Unfortunately I decided to start with the cog based model which, despite a lot of fiddling and resolving of transitive dependencies in various ways, I was unable to get running. But the I2VGenXL one is a lot more straightforward to get working.

First experiment, "Heavily Degraded" version of the model. The source of the video appears to be an actual analog cable TV broadcast from the 90s, 232p.

Original Upscaled with I2VGenXL Heavily Degraded fine-tune

Here's what the free version of Topaz Starlight did with the same file:

Topaz Upscale

As you can see the results are quite different. The topaz version looks more like a modern video and handles the faces nicely, but if you look at the background you can tell it has a very AI feel to it and zooming in it's like, WTF is this?

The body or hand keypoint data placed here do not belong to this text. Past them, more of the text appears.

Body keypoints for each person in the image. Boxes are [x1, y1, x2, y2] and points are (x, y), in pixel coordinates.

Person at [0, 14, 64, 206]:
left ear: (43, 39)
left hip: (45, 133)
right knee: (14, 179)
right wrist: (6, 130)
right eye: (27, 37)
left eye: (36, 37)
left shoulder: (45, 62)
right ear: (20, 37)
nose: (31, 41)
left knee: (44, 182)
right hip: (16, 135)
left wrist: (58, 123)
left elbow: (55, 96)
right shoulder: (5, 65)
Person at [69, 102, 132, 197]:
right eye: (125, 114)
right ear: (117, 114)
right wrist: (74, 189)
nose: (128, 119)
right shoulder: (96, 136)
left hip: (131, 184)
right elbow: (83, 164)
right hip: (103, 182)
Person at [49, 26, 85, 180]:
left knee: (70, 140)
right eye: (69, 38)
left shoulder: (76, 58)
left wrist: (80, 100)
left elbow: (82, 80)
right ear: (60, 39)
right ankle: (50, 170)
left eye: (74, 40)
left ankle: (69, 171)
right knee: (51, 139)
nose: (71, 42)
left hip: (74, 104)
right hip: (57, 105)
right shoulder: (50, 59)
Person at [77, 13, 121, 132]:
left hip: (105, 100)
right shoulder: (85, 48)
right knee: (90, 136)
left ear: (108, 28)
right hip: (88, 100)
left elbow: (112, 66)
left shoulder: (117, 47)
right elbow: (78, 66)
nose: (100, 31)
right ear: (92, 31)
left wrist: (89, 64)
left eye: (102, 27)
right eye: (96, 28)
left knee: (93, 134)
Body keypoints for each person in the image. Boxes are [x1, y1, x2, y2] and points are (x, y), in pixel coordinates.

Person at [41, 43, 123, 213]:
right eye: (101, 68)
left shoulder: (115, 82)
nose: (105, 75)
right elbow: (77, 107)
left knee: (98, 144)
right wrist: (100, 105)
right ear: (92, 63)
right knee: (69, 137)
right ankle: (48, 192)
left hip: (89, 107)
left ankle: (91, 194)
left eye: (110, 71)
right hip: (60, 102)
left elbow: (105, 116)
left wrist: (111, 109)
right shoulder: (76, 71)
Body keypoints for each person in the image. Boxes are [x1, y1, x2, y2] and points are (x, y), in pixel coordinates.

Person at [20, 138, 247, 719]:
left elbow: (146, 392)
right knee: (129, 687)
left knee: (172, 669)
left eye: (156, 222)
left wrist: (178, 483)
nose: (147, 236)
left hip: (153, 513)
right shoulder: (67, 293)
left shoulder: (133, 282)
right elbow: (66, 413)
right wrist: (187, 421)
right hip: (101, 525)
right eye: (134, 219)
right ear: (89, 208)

Okay, now for the content I actually wanted to upscale. This is a scene from the actual movie (Morirai a Mezzanote). Source is 430p, 299 frames but it wouldn't fit into the 80GB of vram I had available, so I downscaled it to 358p first, then upscaled 4x on both height and width.

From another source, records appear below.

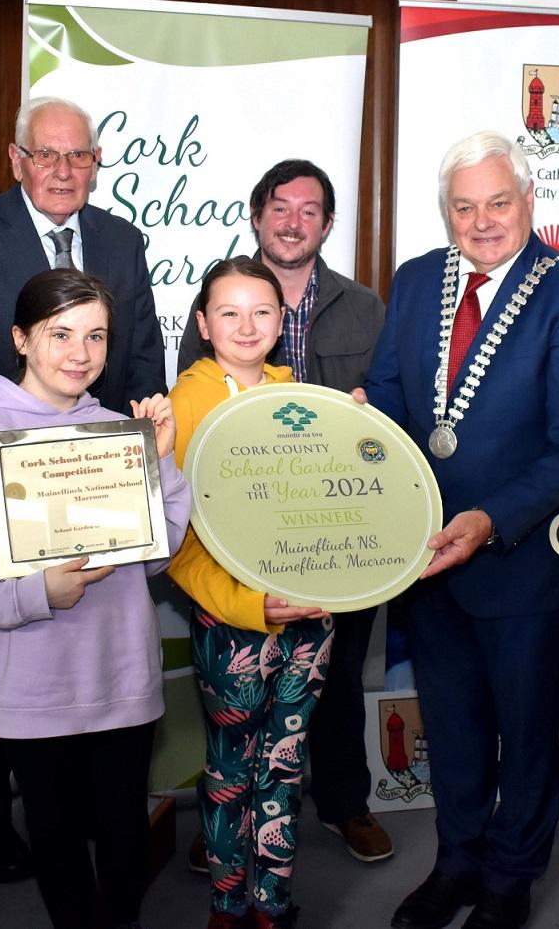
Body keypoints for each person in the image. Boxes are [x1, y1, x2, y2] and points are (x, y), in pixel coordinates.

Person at [360, 130, 559, 929]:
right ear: (447, 212)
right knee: (453, 728)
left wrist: (487, 520)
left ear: (529, 201)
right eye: (464, 206)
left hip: (520, 560)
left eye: (497, 203)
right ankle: (457, 863)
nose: (481, 221)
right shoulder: (414, 282)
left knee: (525, 732)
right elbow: (390, 399)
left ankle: (510, 879)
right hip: (425, 560)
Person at [0, 94, 165, 881]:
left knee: (97, 649)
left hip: (98, 472)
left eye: (80, 157)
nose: (64, 171)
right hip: (5, 481)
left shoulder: (121, 240)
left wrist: (134, 457)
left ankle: (91, 822)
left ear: (96, 165)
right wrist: (16, 468)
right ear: (15, 159)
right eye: (47, 155)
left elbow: (139, 365)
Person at [0, 269, 189, 929]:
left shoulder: (113, 432)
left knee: (123, 826)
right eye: (59, 333)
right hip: (31, 685)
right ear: (20, 339)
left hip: (119, 673)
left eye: (95, 336)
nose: (79, 353)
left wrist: (161, 463)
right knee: (55, 831)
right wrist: (34, 592)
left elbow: (158, 552)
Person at [177, 159, 392, 863]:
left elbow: (381, 424)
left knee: (332, 687)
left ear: (327, 224)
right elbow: (196, 431)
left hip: (335, 540)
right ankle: (230, 841)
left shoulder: (365, 307)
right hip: (238, 551)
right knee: (240, 720)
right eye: (279, 205)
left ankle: (342, 805)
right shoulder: (215, 305)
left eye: (309, 209)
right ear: (257, 215)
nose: (292, 219)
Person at [168, 256, 334, 929]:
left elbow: (335, 509)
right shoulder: (183, 405)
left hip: (309, 621)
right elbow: (175, 545)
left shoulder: (301, 398)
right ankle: (226, 903)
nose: (246, 325)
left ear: (281, 319)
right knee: (232, 771)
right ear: (204, 324)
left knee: (285, 766)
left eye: (261, 310)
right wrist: (246, 605)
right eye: (228, 312)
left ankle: (271, 901)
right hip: (231, 625)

Original Upscale with I2VGenXL regular fine-tune

Edit: There's more, but I can only put 5 videos in here, if anyone's interested let me know if you'd like to see a part 2 or whatever, or I can just respond with links. Anyway the long and short is I ended up on an H200 with 140GB of vram, 11 seconds of video was upscaled from the original resolution 3x to 1440p, which took about 1.5 hours and cost me $6. Doing the entire movie would cost around $3000 bucks in compute, more actually because you'd need some patches that overlap slightly to get a good, continuous looking result. To upscale DS9 would cost about 300k.

Conclusion: I like this upscaler, it gives very natural looking results that don't have an AI feel. The repository is an absolute mess, the instructions are neither detailed nor correct. I was unable to get one of the models working. I'm sure there is plenty of room for optimization, and I might look into this, but I think in 2025 if you want fully synthesized context aware AI upscaling that doesn't look like shit the price will be significant.